Helmer Toro, 59, allegedly collected but failed to pay $369,318.77 that was withheld from the payroll of his employees between July 31, 2003 and April 24, 2009.

According to prosecutors, Toro filed New York State and New York City withholding tax returns under six different company names and sporadically made nominal payments to the New York State Department of Taxation and Finance even though he knew he was obligated to turn over all the withheld taxes. He is accused of transferring a large segment of his workforce from an existing business to one of the new shell companies for the purpose of obtaining a lower unemployment insurance tax rate. Although Toro would form a new company, many of the same workers were employed at the new company and he was thus able to obtain an advantageous rate for his unemployment insurance payments to the trust fund operated by the New York State Department of Labor.
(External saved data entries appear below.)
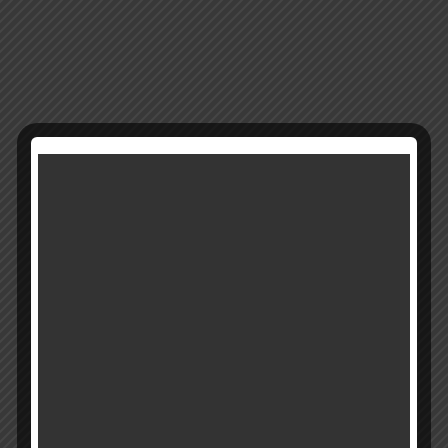
12329
מק"ט:
קטגוריה:
מבצעים
רוצים להתעדכן ראשונים על מבצעים והטבות?
בואו להיות חברים שלנו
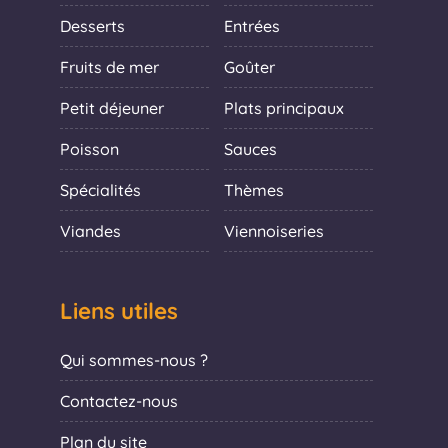
Desserts
Entrées
Fruits de mer
Goûter
Petit déjeuner
Plats principaux
Poisson
Sauces
Spécialités
Thèmes
Viandes
Viennoiseries
Liens utiles
Qui sommes-nous ?
Contactez-nous
Plan du site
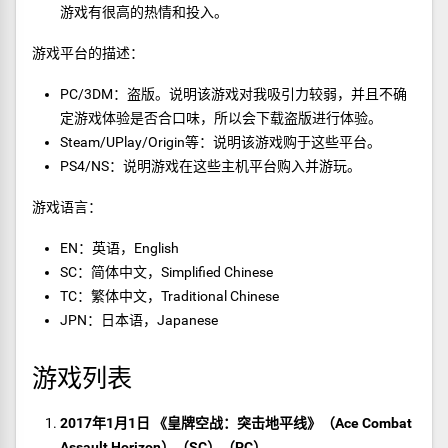
游戏有很高的热情和投入。
游戏平台的描述：
PC/3DM：盗版。说明该游戏对我吸引力较弱，并且不确
定游戏体验是否合口味，所以会下载盗版进行体验。
Steam/UPlay/Origin等：说明该游戏购于这些平台。
PS4/NS：说明游戏在这些主机平台购入并游玩。
游戏语言：
EN：英语，English
SC：简体中文，Simplified Chinese
TC：繁体中文，Traditional Chinese
JPN：日本语，Japanese
游戏列表
2017年1月1日 《皇牌空战：突击地平线》（Ace Combat
Assault Horizon）（SC）（PC）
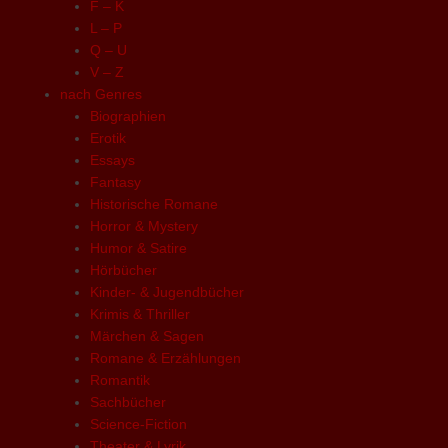
F – K
L – P
Q – U
V – Z
nach Genres
Biographien
Erotik
Essays
Fantasy
Historische Romane
Horror & Mystery
Humor & Satire
Hörbücher
Kinder- & Jugendbücher
Krimis & Thriller
Märchen & Sagen
Romane & Erzählungen
Romantik
Sachbücher
Science-Fiction
Theater & Lyrik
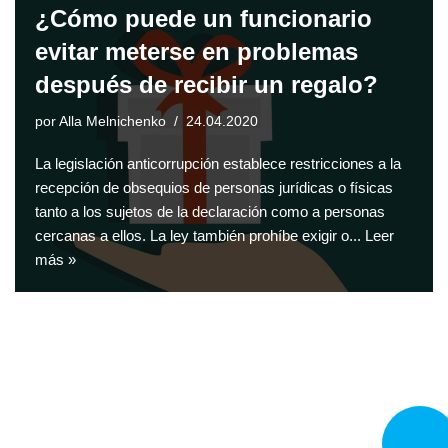
¿Cómo puede un funcionario
evitar meterse en problemas
después de recibir un regalo?
por
Alla Melnichenko
24.04.2020
La legislación anticorrupción establece restricciones a la
recepción de obsequios de personas jurídicas o físicas
tanto a los sujetos de la declaración como a personas
cercanas a ellos. La ley también prohíbe exigir o...
Leer
más »
LLAMA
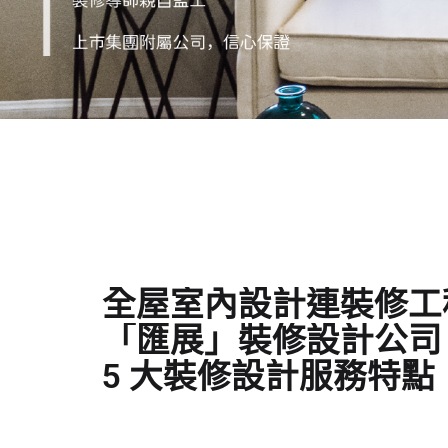
全屋室內設計連裝修工
「匯展」裝修設計公司
5 大裝修設計服務特點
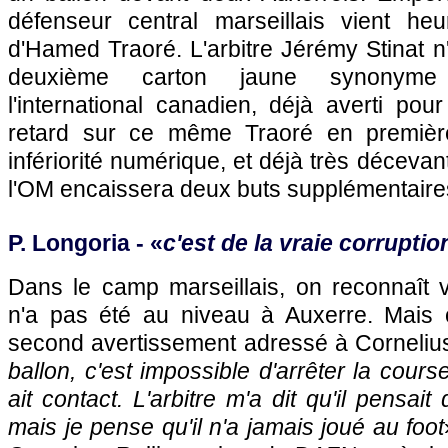
défenseur central marseillais vient he
d'Hamed Traoré. L'arbitre Jérémy Stinat n'
deuxième carton jaune synonyme 
l'international canadien, déjà averti pou
retard sur ce même Traoré en premièr
infériorité numérique, et déjà très déceva
l'OM encaissera deux buts supplémentaires
P. Longoria - «
c'est de la vraie corruption
Dans le camp marseillais, on reconnaît v
n'a pas été au niveau à Auxerre. Mais 
second avertissement adressé à Cornelius
ballon, c'est impossible d'arrêter la course
ait contact. L'arbitre m'a dit qu'il pensait q
mais je pense qu'il n'a jamais joué au foot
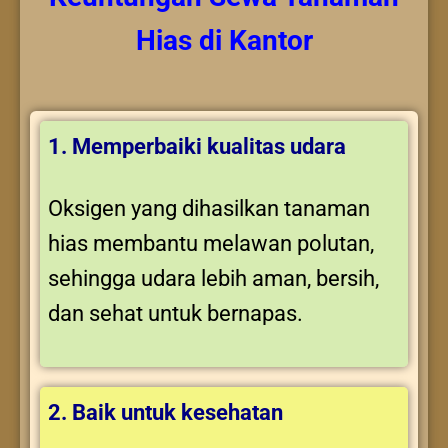
Hias
di Kantor
1. Memperbaiki kualitas udara
Oksigen yang dihasilkan tanaman
hias membantu melawan polutan,
sehingga udara lebih aman, bersih,
dan sehat untuk bernapas.
2. Baik untuk kesehatan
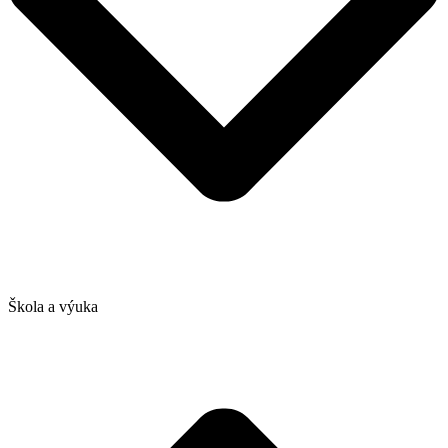
Škola a výuka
“This case is a wake-up call to all employers who fail to fulfill their fiduciary obligation to pay over taxes withheld from their employee’s salaries,” said Manhattan District Attorney Robert Morgenthau in a statement. “It also demonstrates how tax evasion hurts our workers when an employer deliberately fails to contribute the appropriate amount into the unemployment insurance trust fund.”

The indictment marks the first prosecution of unemployment insurance tax rate manipulation under the New York State Unemployment Tax Act since it became effective on Jan. 1, 2006, according to the Labor Department. In the past three years, as the Labor Department enhanced its detection program, it found 354 employers who had failed to report transfers of employees properly. The employers collectively owed in excess of $20 million in taxes.